Your instructions:
Exactly the line with "wire signed [dout_WIDTH - 1 : 0] tmp_product;" and the lines that follow it, through the closing line of the entries, should be restated, with nothing left out or added.

(Saved data entries)
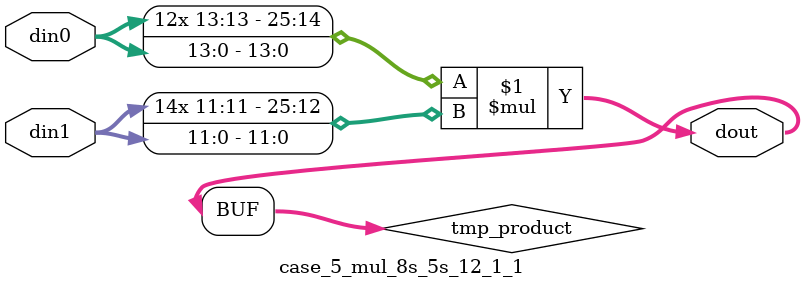
<source format=v>

`timescale 1 ns / 1 ps

 module case_5_mul_8s_5s_12_1_1(din0, din1, dout);
parameter ID = 1;
parameter NUM_STAGE = 0;
parameter din0_WIDTH = 14;
parameter din1_WIDTH = 12;
parameter dout_WIDTH = 26;

input [din0_WIDTH - 1 : 0] din0; 
input [din1_WIDTH - 1 : 0] din1; 
output [dout_WIDTH - 1 : 0] dout;

wire signed [dout_WIDTH - 1 : 0] tmp_product;



























assign tmp_product = $signed(din0) * $signed(din1);








assign dout = tmp_product;





















endmodule

</source>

Written reply:
wire signed [dout_WIDTH - 1 : 0] tmp_product;



























assign tmp_product = $signed(din0) * $signed(din1);








assign dout = tmp_product;





















endmodule

</source>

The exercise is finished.